Scholars have expanded the study of structural responses by considering various load combinations and member damage. They have extended static wind load analysis to include pulsating wind loads, using pushover analysis and incremental dynamic analysis (IDA) to investigate the collapse of transmission tower-line systems. Some researchers [10,11,12,13,14,15] have combined numerical simulations with experimental studies to identify the weak points of structures, thereby laying the foundation for future research on wind-induced collapse resistance in transmission lines.
Weng et al. [16] evaluated the performance of a transmission tower under fluctuating wind using finite element analysis and dynamic methods. They identified 45° as the most critical wind direction and effectively enhanced the wind resistance performance through multi-scale modeling and perforated plate reinforcement techniques. Kwon et al. [17] analyzed the structural performance degradation of a transmission tower in a coastal area due to corrosion. They proposed a fragility assessment process considering uncertainties in wind conditions and aerodynamic parameters and recommended using a limit-collapsed surface to comprehensively estimate the structural safety of towers. Battista et al. [18] developed a numerical model for stability assessment of transmission towers under strong wind. Based on a 3D FE model, they analyzed the dynamic response and collapse mechanism of the transmission tower and demonstrated that installing nonlinear pendulum-like dampers can effectively control the top horizontal displacement.

Data listing:
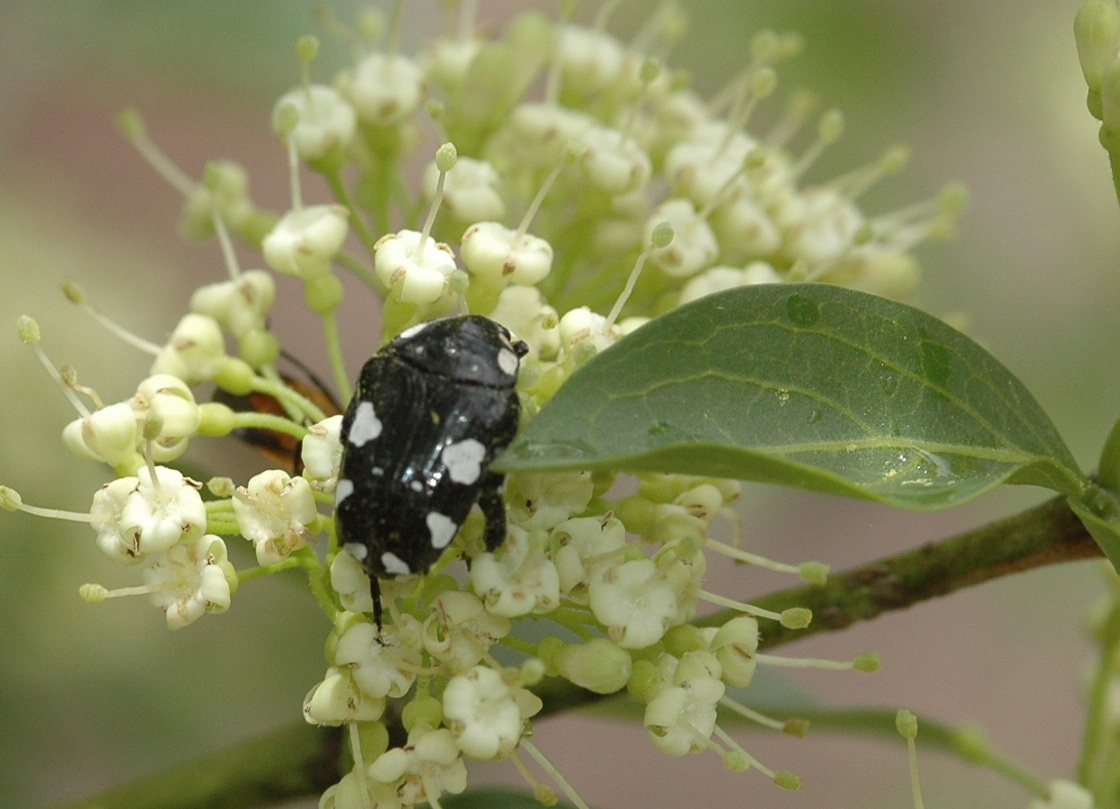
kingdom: Animalia
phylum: Arthropoda
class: Insecta
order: Coleoptera
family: Scarabaeidae
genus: Mausoleopsis
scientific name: Mausoleopsis amabilis
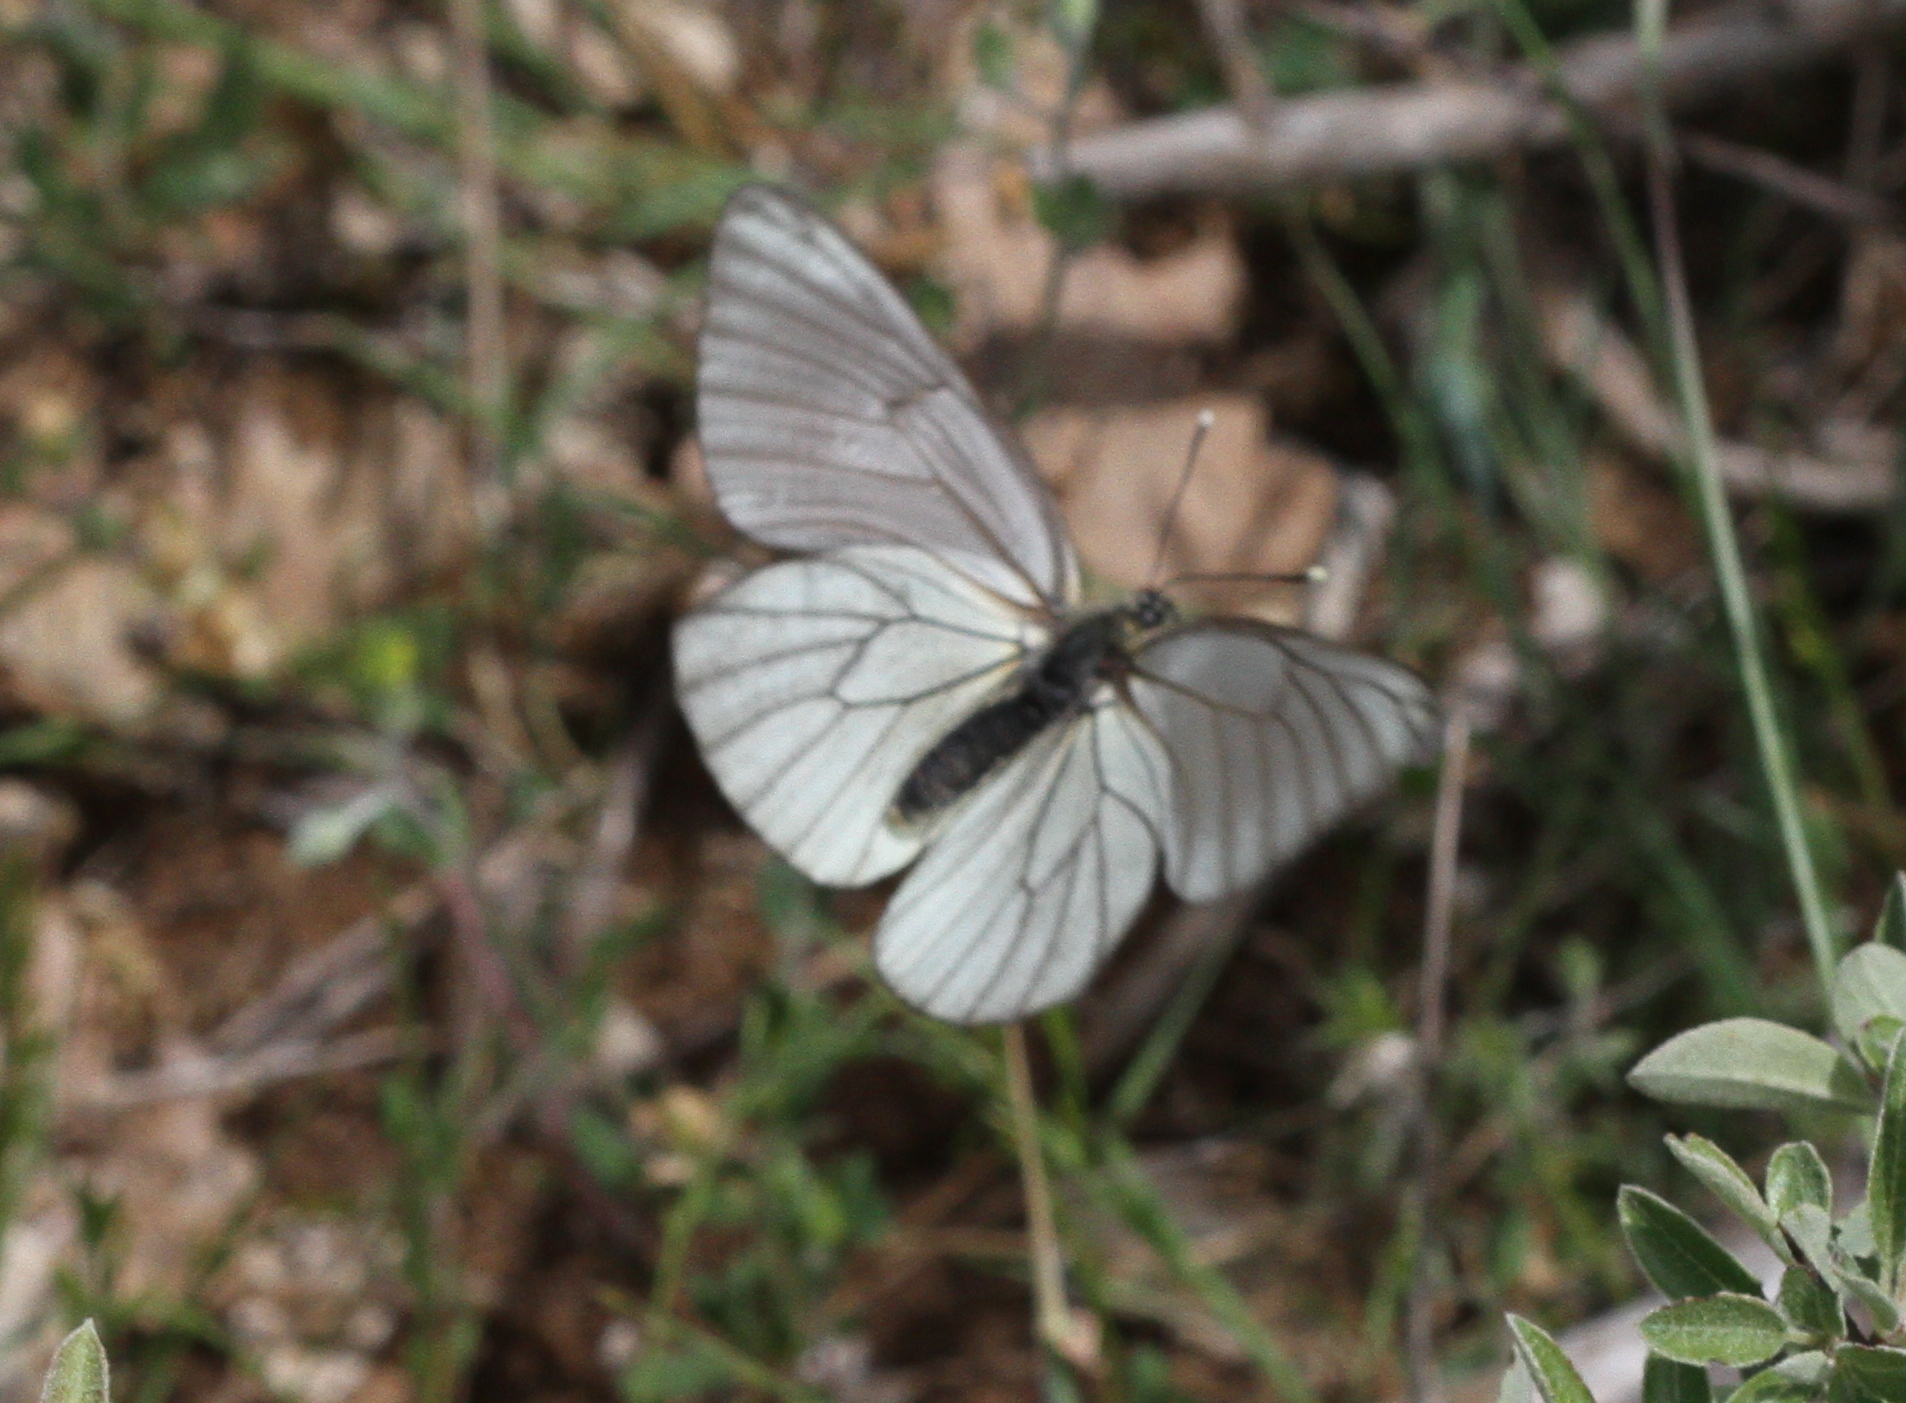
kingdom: Animalia
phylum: Arthropoda
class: Insecta
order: Lepidoptera
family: Pieridae
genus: Aporia
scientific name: Aporia crataegi
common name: Black-veined white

### WHAT THIS TASK INVOLVES
In the text on wind-induced collapse of transmission towers, which wind direction did Weng et al. find to be the most critical?

### WRITTEN SOLUTION
45°